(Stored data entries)
==============================

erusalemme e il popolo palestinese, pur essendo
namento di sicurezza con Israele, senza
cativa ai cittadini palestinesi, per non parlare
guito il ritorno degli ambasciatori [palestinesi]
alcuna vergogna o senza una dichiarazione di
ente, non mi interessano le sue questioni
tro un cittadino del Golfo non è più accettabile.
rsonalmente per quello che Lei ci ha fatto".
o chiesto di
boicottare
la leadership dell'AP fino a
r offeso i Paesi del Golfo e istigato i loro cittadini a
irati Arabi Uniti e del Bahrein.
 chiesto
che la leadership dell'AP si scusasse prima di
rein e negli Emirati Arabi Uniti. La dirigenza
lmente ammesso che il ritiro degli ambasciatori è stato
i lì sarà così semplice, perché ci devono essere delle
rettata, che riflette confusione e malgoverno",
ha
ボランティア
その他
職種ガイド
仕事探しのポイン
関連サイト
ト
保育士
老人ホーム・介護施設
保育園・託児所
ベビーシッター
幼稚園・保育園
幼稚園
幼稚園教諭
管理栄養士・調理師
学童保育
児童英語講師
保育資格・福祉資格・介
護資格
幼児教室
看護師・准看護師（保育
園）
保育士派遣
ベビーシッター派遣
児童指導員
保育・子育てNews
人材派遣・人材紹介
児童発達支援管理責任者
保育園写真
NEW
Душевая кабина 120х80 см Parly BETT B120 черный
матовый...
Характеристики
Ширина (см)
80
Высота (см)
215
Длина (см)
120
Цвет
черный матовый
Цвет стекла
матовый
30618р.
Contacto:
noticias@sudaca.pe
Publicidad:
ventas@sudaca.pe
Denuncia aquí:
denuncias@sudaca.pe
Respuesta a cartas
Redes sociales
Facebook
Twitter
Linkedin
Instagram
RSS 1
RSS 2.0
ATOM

==============================

● What to produce: Write out the lines above again, changing "Twitter" to "X" and leaving everything else the same.

● Worked solution:
erusalemme e il popolo palestinese, pur essendo
namento di sicurezza con Israele, senza
cativa ai cittadini palestinesi, per non parlare
guito il ritorno degli ambasciatori [palestinesi]
alcuna vergogna o senza una dichiarazione di
ente, non mi interessano le sue questioni
tro un cittadino del Golfo non è più accettabile.
rsonalmente per quello che Lei ci ha fatto".
o chiesto di
boicottare
la leadership dell'AP fino a
r offeso i Paesi del Golfo e istigato i loro cittadini a
irati Arabi Uniti e del Bahrein.
 chiesto
che la leadership dell'AP si scusasse prima di
rein e negli Emirati Arabi Uniti. La dirigenza
lmente ammesso che il ritiro degli ambasciatori è stato
i lì sarà così semplice, perché ci devono essere delle
rettata, che riflette confusione e malgoverno",
ha
ボランティア
その他
職種ガイド
仕事探しのポイン
関連サイト
ト
保育士
老人ホーム・介護施設
保育園・託児所
ベビーシッター
幼稚園・保育園
幼稚園
幼稚園教諭
管理栄養士・調理師
学童保育
児童英語講師
保育資格・福祉資格・介
護資格
幼児教室
看護師・准看護師（保育
園）
保育士派遣
ベビーシッター派遣
児童指導員
保育・子育てNews
人材派遣・人材紹介
児童発達支援管理責任者
保育園写真
NEW
Душевая кабина 120х80 см Parly BETT B120 черный
матовый...
Характеристики
Ширина (см)
80
Высота (см)
215
Длина (см)
120
Цвет
черный матовый
Цвет стекла
матовый
30618р.
Contacto:
noticias@sudaca.pe
Publicidad:
ventas@sudaca.pe
Denuncia aquí:
denuncias@sudaca.pe
Respuesta a cartas
Redes sociales
Facebook
X
Linkedin
Instagram
RSS 1
RSS 2.0
ATOM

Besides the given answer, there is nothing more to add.